The Carillon
- Front page of the April 16, 2020 edition
- Type: Weekly newspaper
- Owner: FP Canadian Newspapers Limited Partnership
- Founder(s): Eugene Derksen Bruno Derksen
- Publisher: Derksen Printers
- Founded: February 21, 1946
- Headquarters: Steinbach, Manitoba
- City: Steinbach, Manitoba
- Country: Canada
- Website: www.thecarillon.com

= The Carillon (Steinbach) =

Canadian newspaper in Manitoba

The Carillon is a weekly newspaper based in Steinbach, Manitoba. It is published by Derksen Printers and focuses on local Southeastern Manitoba news.

==History==
Prior to the establishment of the Carillon News, Steinbach was home to Arnold Dyck's German-language Steinbach Post. On February 21, 1946, the English-language Carillon News made its debut, under the guidance of Eugene Derksen as editor and Bruno Derksen as advertising manager. George Derksen and Peter Rosenfeld were the typesetters.
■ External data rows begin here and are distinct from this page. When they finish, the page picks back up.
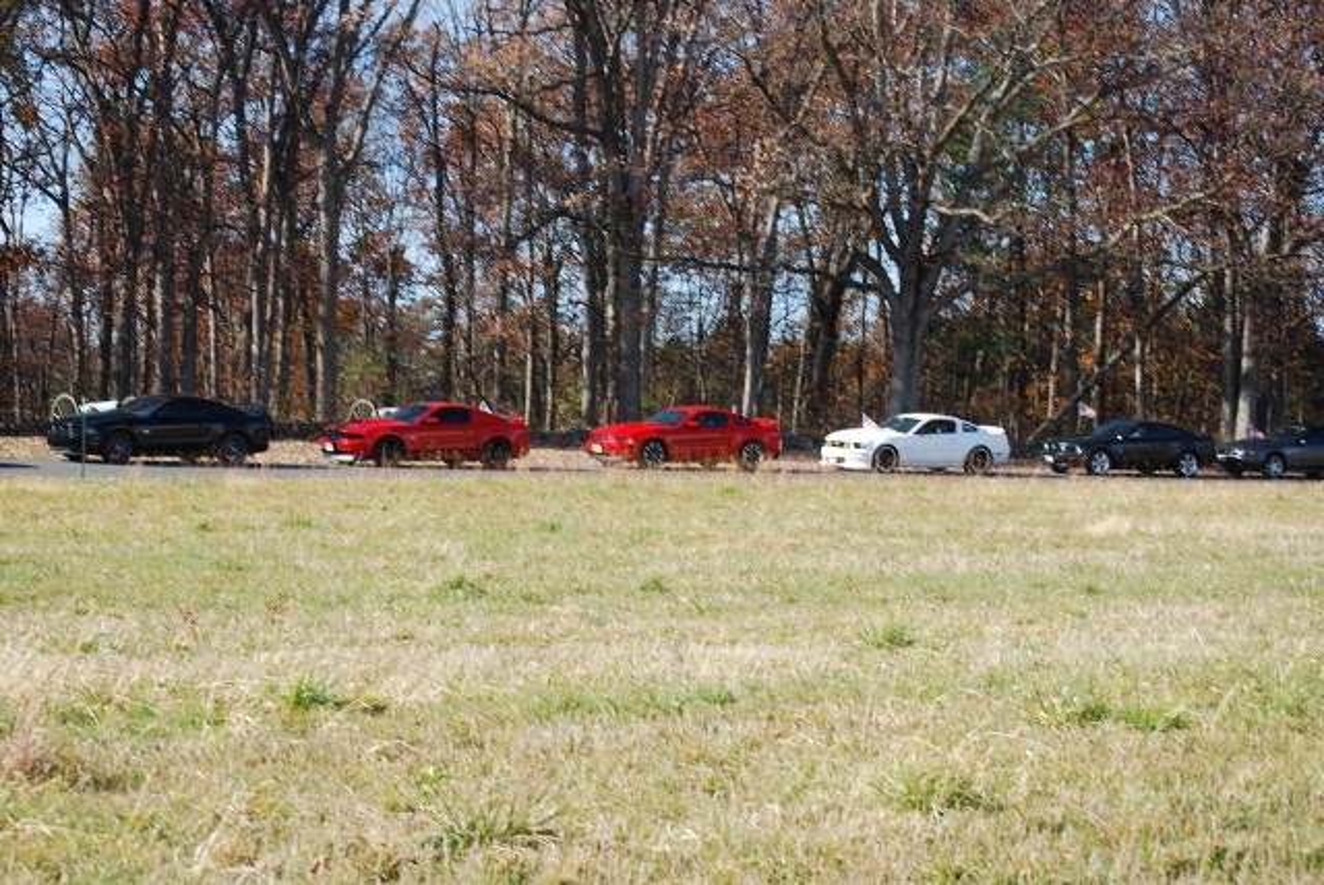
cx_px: 662
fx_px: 3037
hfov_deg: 24.6
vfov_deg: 16.6
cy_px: 442
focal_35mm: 82
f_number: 5.6
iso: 100
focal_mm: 55
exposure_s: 1/125
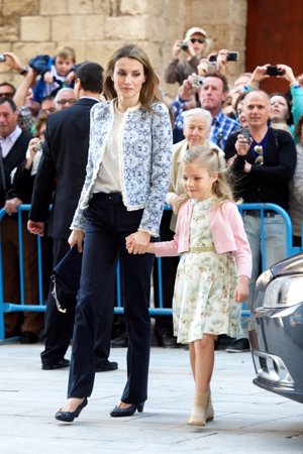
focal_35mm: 125
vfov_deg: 16.4
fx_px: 1578
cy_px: 227
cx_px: 152
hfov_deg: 11.0
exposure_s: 1/250
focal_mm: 125
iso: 800
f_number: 5
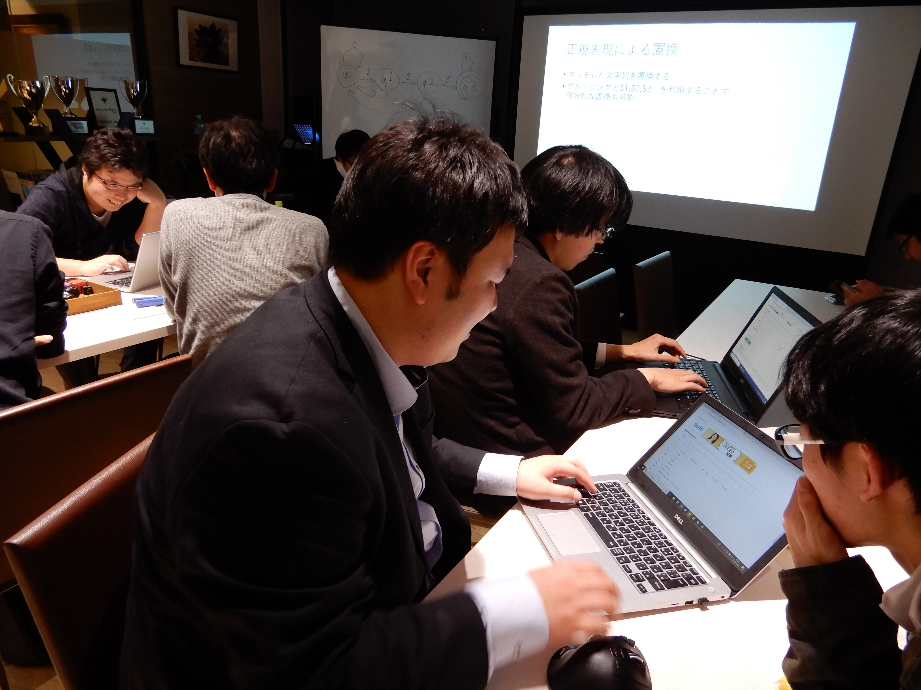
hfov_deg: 71.6
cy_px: 345
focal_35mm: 24
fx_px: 639
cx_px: 460
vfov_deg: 56.8
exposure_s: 1/25
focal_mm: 4.3
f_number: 3.4
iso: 360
Ernest Neufeld, a brother-in-law, also became a partner and worked as a typesetter and sports reporter while his wife Irene (Eugene's sister) was the office manager.
Both George Derksen and Ernest Neufeld moved to Saskatchewan later and became weekly newspaper publishers, owning the Estevan Mercury and Weyburn Review respectively.

The Carillon went on to become the largest rural newspaper in the province, winning hundreds of awards both provincially and nationally.

In February 2011, the paper was purchased by the owner of the Winnipeg Free Press.